*WHAT IS REQUIRED*
Reproduction without pictures: print every entry precisely as written.

*RECORD SET*
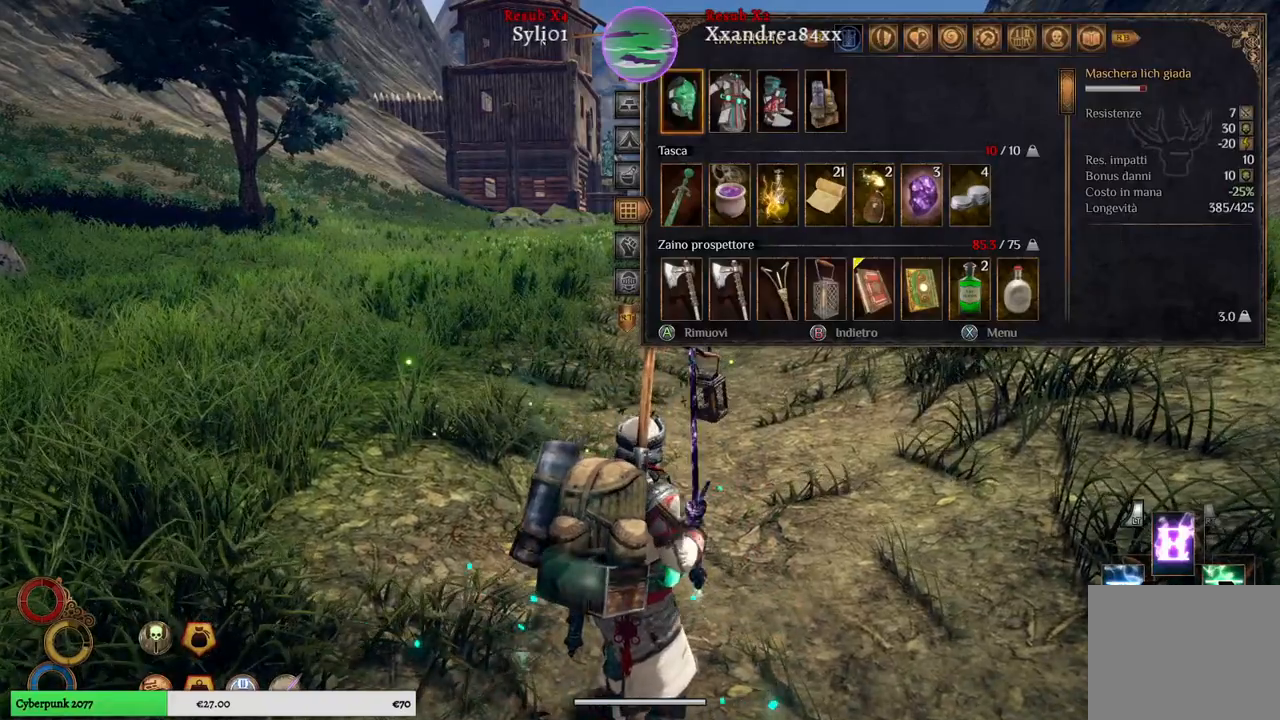
{"buttons": [], "left_stick": "center", "right_stick": "center", "events": []}
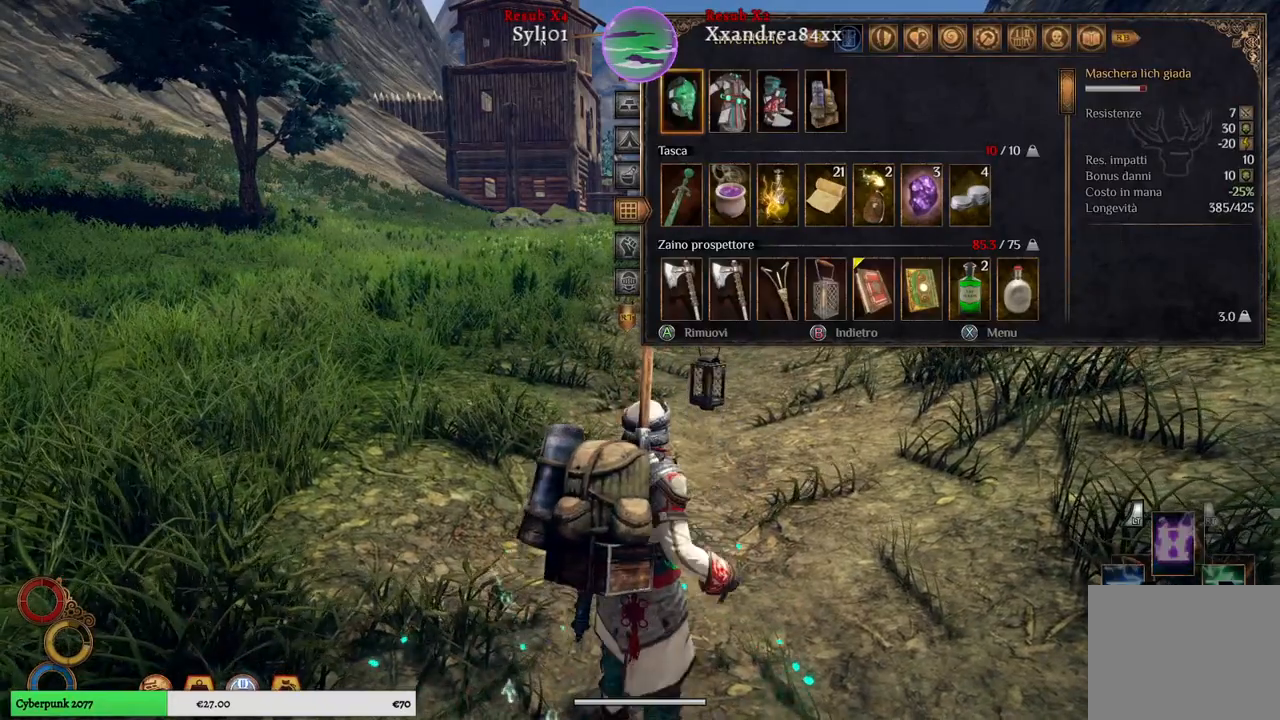
{"buttons": [], "left_stick": "center", "right_stick": "center", "events": []}
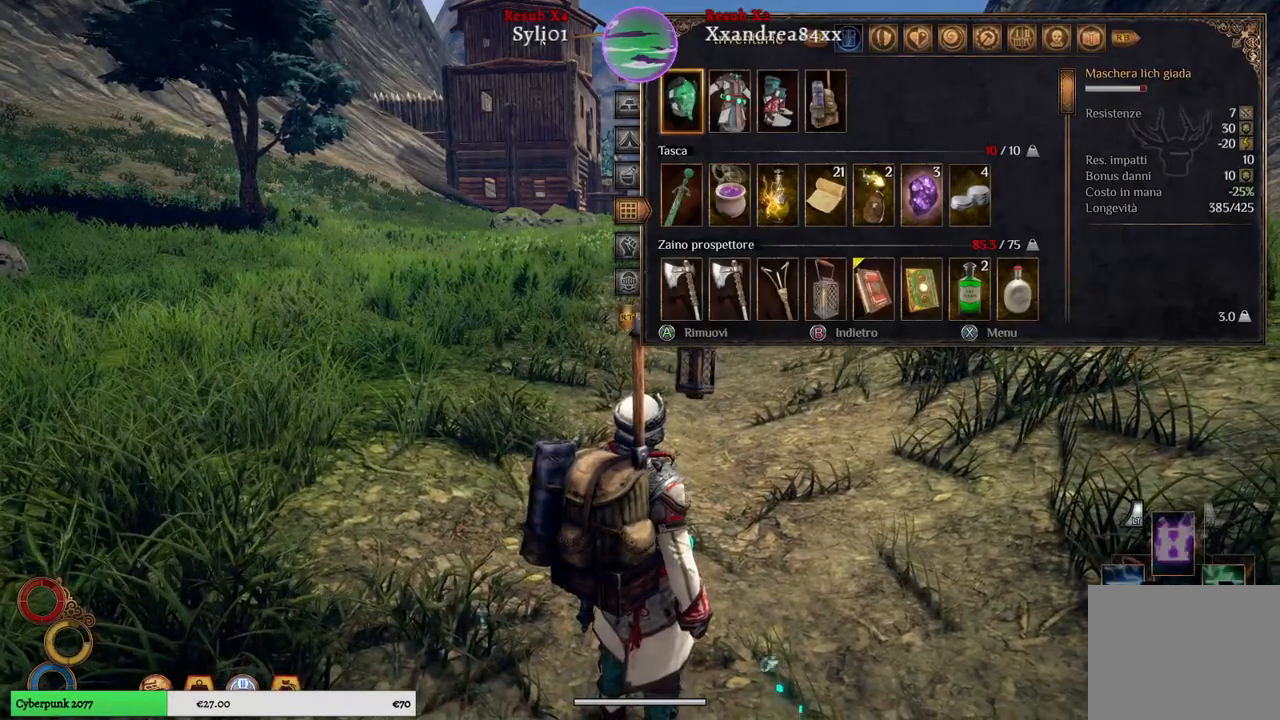
{"buttons": ["A"], "left_stick": "center", "right_stick": "center", "events": [[117, "left_stick", "down"], [300, "left_stick", "center"], [500, "A", "down"]]}
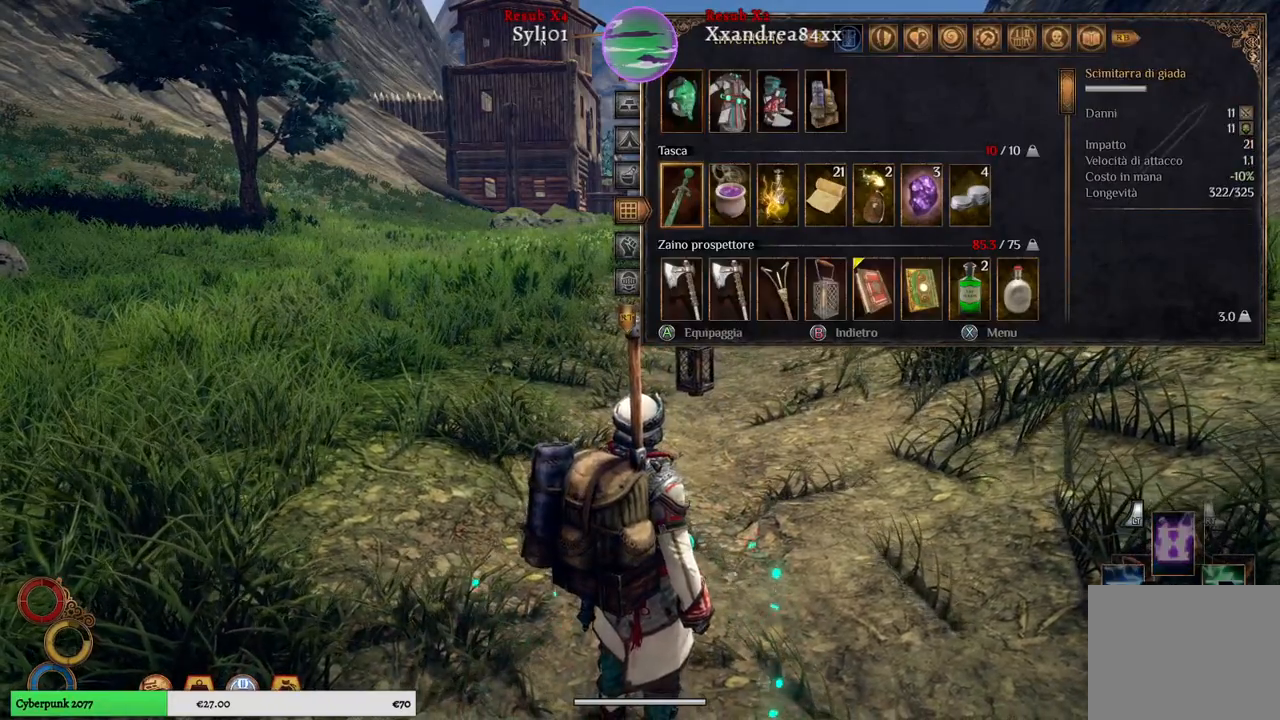
{"buttons": [], "left_stick": "center", "right_stick": "center", "events": [[83, "A", "up"]]}
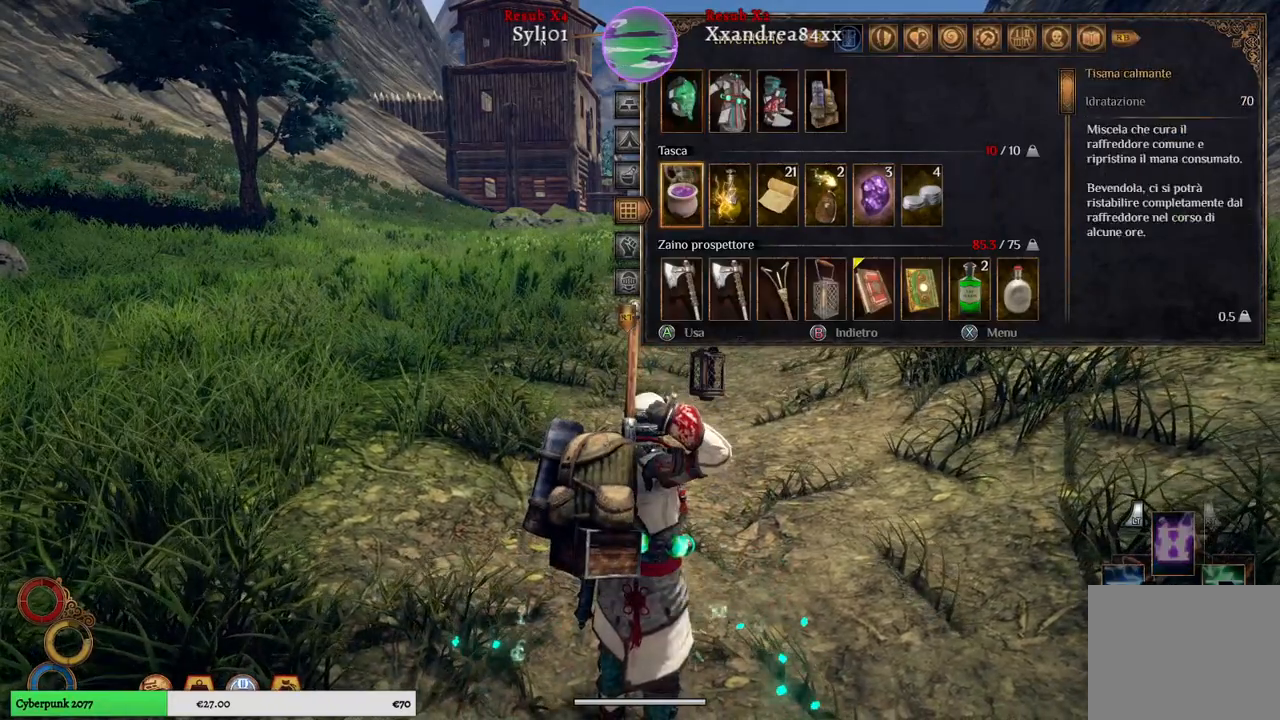
{"buttons": [], "left_stick": "center", "right_stick": "center", "events": []}
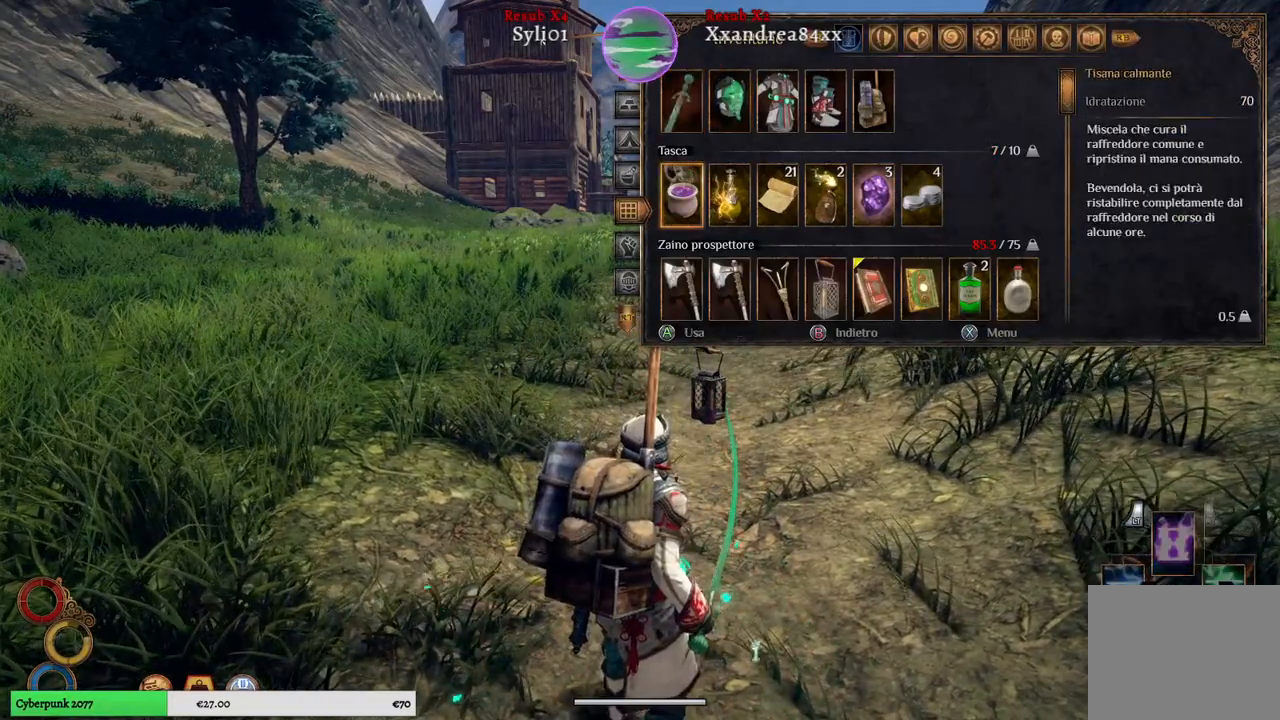
{"buttons": [], "left_stick": "up", "right_stick": "center", "events": [[67, "B", "down"], [133, "B", "up"], [383, "left_stick", "up"]]}
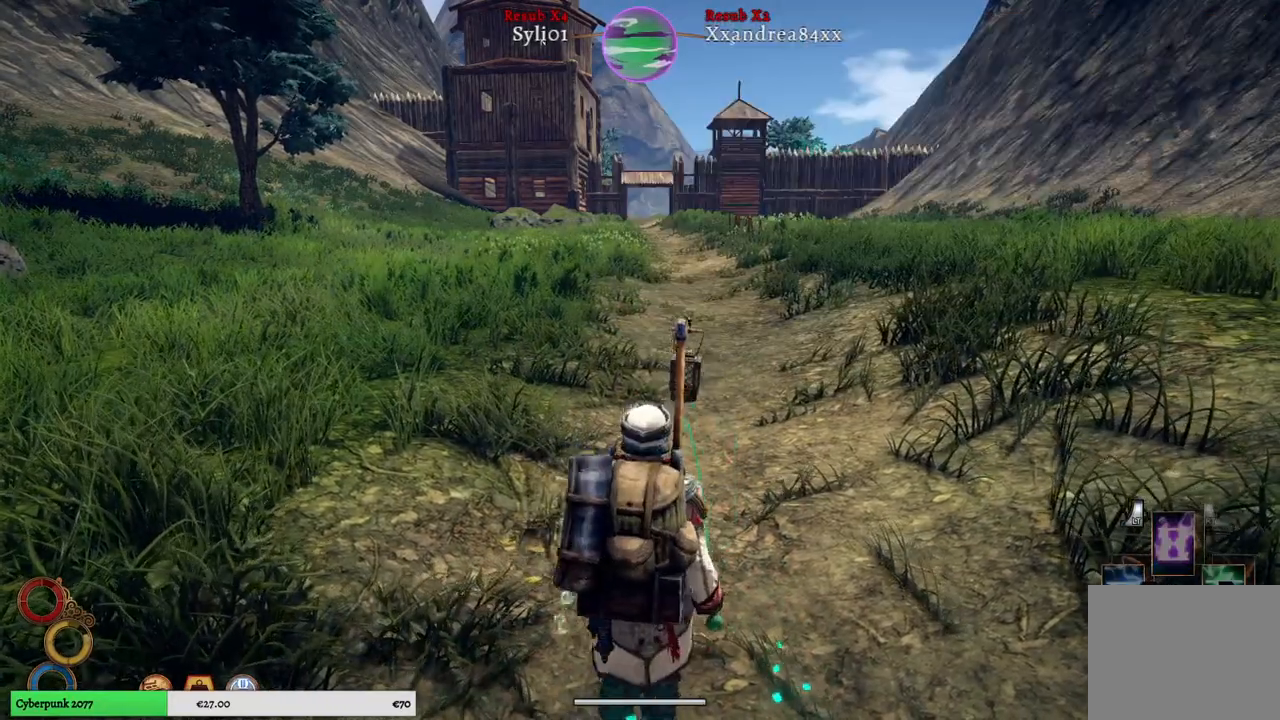
{"buttons": [], "left_stick": "up", "right_stick": "right", "events": [[300, "right_stick", "right"]]}
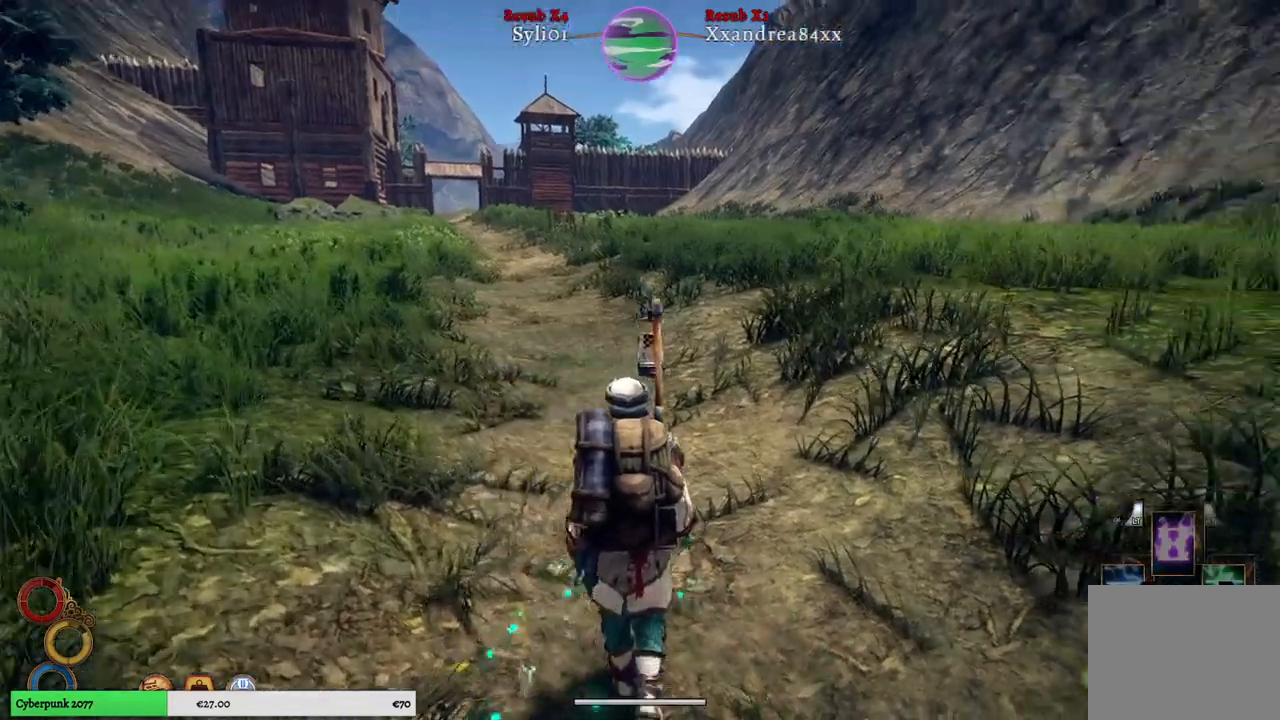
{"buttons": [], "left_stick": "up", "right_stick": "center", "events": [[417, "right_stick", "center"]]}
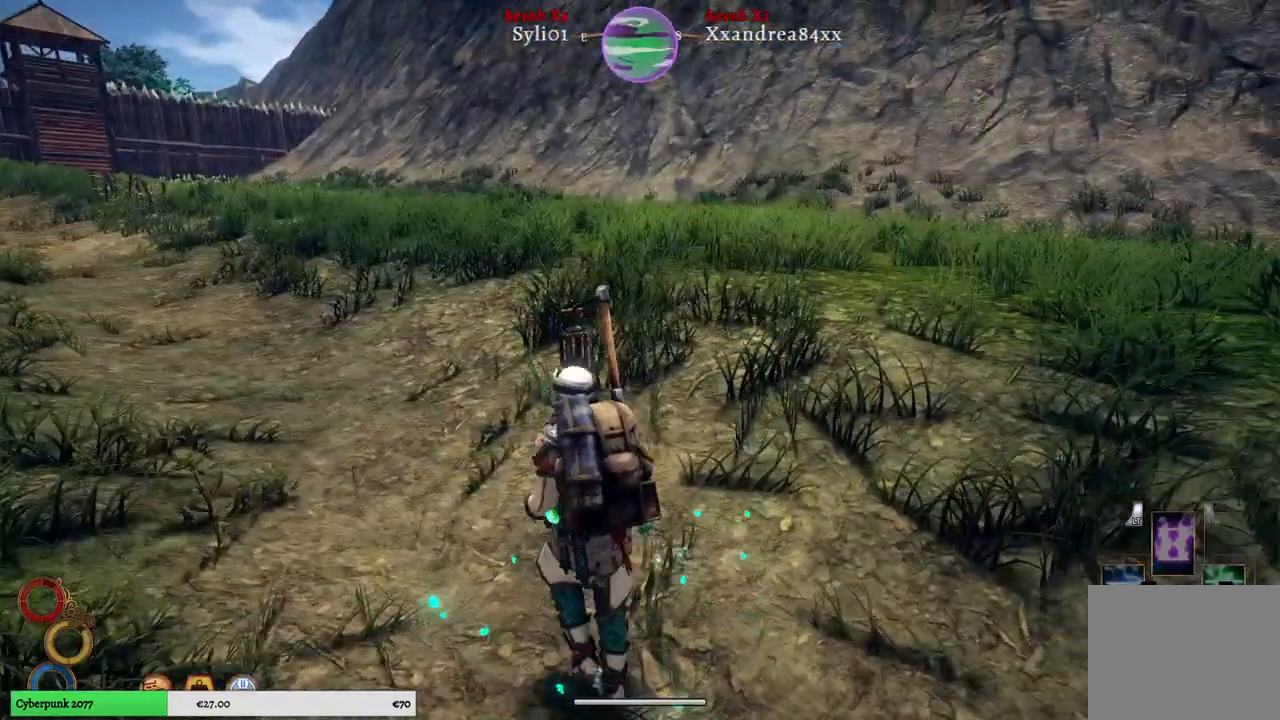
{"buttons": ["R2"], "left_stick": "up", "right_stick": "center", "events": [[500, "R2", "down"]]}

*RESPONSE FOR THIS EXERCISE*
{"buttons": [], "left_stick": "center", "right_stick": "center", "events": []}
{"buttons": [], "left_stick": "center", "right_stick": "center", "events": []}
{"buttons": ["A"], "left_stick": "center", "right_stick": "center", "events": [[117, "left_stick", "down"], [300, "left_stick", "center"], [500, "A", "down"]]}
{"buttons": [], "left_stick": "center", "right_stick": "center", "events": [[83, "A", "up"]]}
{"buttons": [], "left_stick": "center", "right_stick": "center", "events": []}
{"buttons": [], "left_stick": "up", "right_stick": "center", "events": [[67, "B", "down"], [133, "B", "up"], [383, "left_stick", "up"]]}
{"buttons": [], "left_stick": "up", "right_stick": "right", "events": [[300, "right_stick", "right"]]}
{"buttons": [], "left_stick": "up", "right_stick": "center", "events": [[417, "right_stick", "center"]]}
{"buttons": ["R2"], "left_stick": "up", "right_stick": "center", "events": [[500, "R2", "down"]]}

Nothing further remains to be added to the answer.